Selected extract:
▶

If you want to repair the Linux system disk of an Elastic Compute Service (ECS) instance that has an exception, you can use the one-click repair feature provided by CloudOps Orchestration Service (OOS).
Prerequisites
A Resource Access Management (RAM) user is created and attached to the AliyunOOSFullAccess, AliyunROSFullAccess, AliyunECSFullAccess, and AliyunVPCFullAccess policies. For more information, see Create a RAM user and Policy overview.
Usage notes
Scenarios
In certain cases, the Linux operating system of an ECS instance may fail to be started. If this exception occurs, the ECS instance may appear in the Running state in the ECS console, but the applications deployed in the instance are inaccessible. The network of the instance can neither be pinged nor connected to by using the workbench or SSH. If you connect to the instance by using Virtual Network Computing (VNC) in the ECS console, you may see one of the following error messages:
unexpected inconsistency;RUN fsck MANUALLY
Give root password for maintenance (or type CTRL-D to continue)

◀

Chart analysis data:
▶

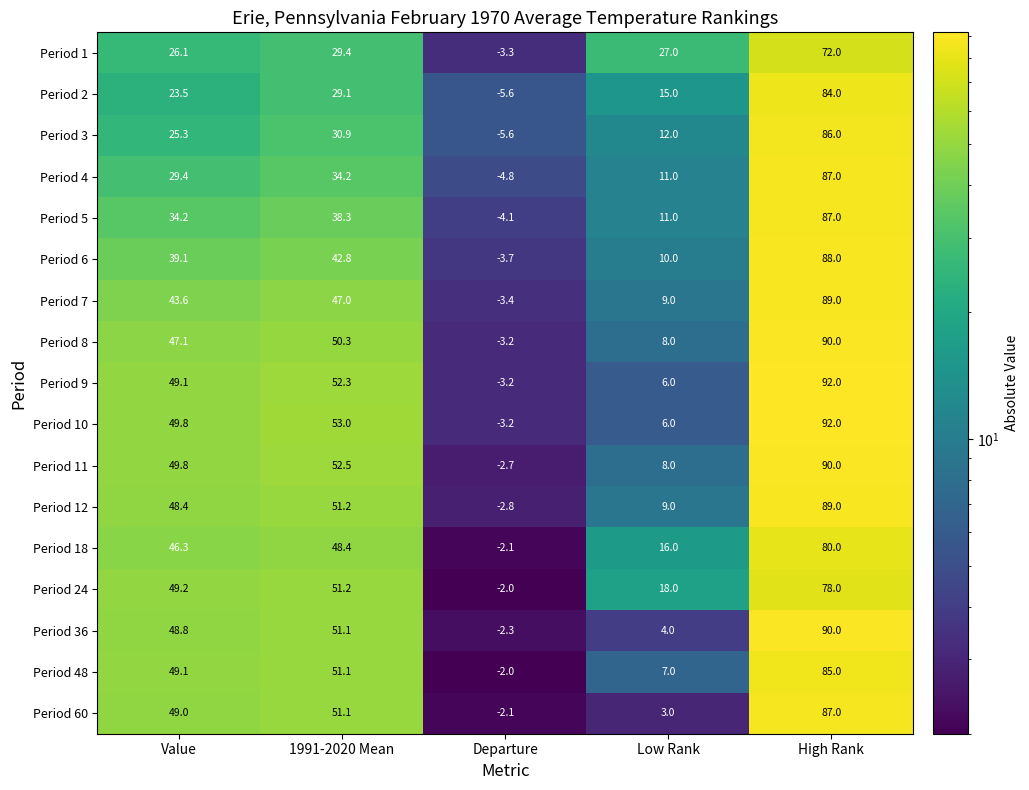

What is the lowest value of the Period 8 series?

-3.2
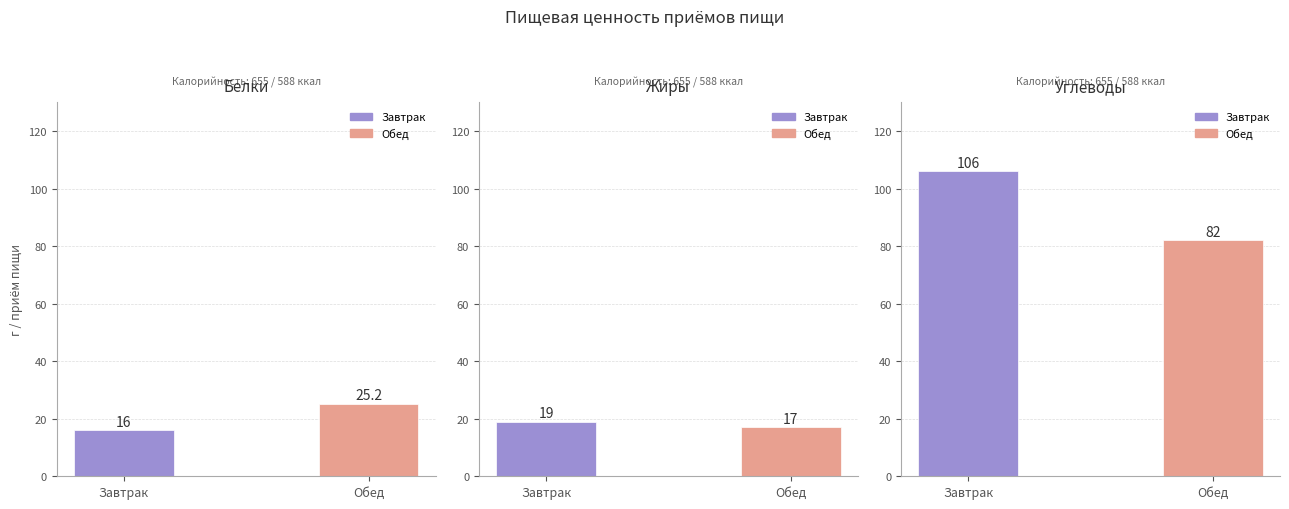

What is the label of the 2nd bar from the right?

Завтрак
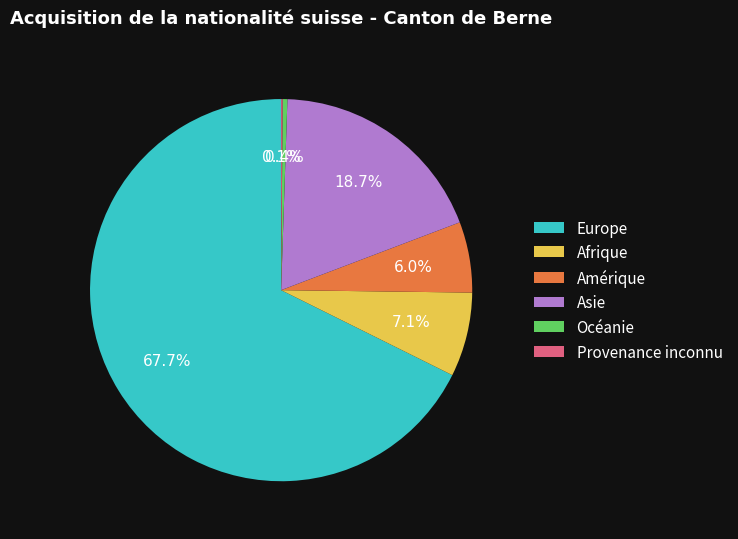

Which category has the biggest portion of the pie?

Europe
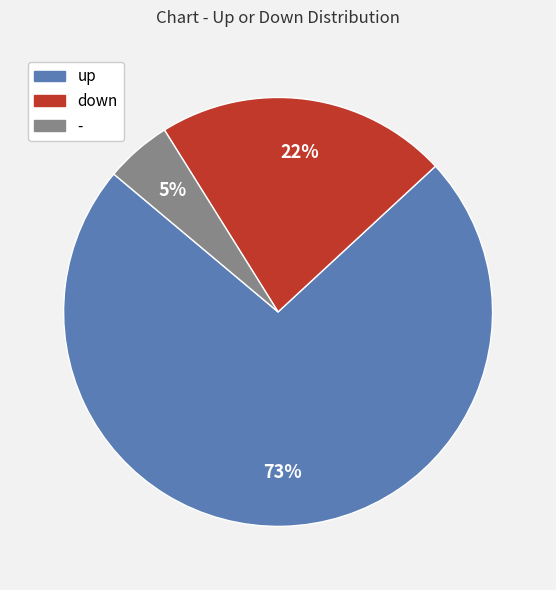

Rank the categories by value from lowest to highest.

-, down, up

◀

What you need to do:
[a] Reproduce every line of the chart analysis records word for word, leaving out the pictures.
[b] Pick up the page on repairing the Linux system disk of an ECS instance and continue it from the point where it stops.
The text and the records were taken from unrelated sources.

Answers for the tasks:
[a]
What is the lowest value of the Period 8 series?

-3.2

What is the label of the 2nd bar from the right?

Завтрак

Which category has the biggest portion of the pie?

Europe

Rank the categories by value from lowest to highest.

-, down, up

[b]
Enter 'help' for a list of built-in commands. (initramfs)
The possible causes include but are not limited to the following ones:
The instance is forcibly shut down or restarted.
The instance suddenly breaks down, resulting in inconsistent file system data.
You have detached a data disk, but have not removed the attachment information from the /etc/fstab file.
The /etc/fstab file is missing or damaged.
The initrd file is damaged.
The file system is damaged due to other reasons.
Solution overview
The self-rescue solution in this topic uses an OOS template that has been tested by Alibaba Cloud. This is an automated solution for one-click repair. The OOS template involves the following steps:
Create an image backup for the instance to be repaired.
Detach the system disk from the instance, and attach the system disk to a temporary instance.
Check and repair the system disk on the temporary instance.
After the system disk is repaired, reattach the system disk to the original instance and try to restart the instance.
Release the temporary instance.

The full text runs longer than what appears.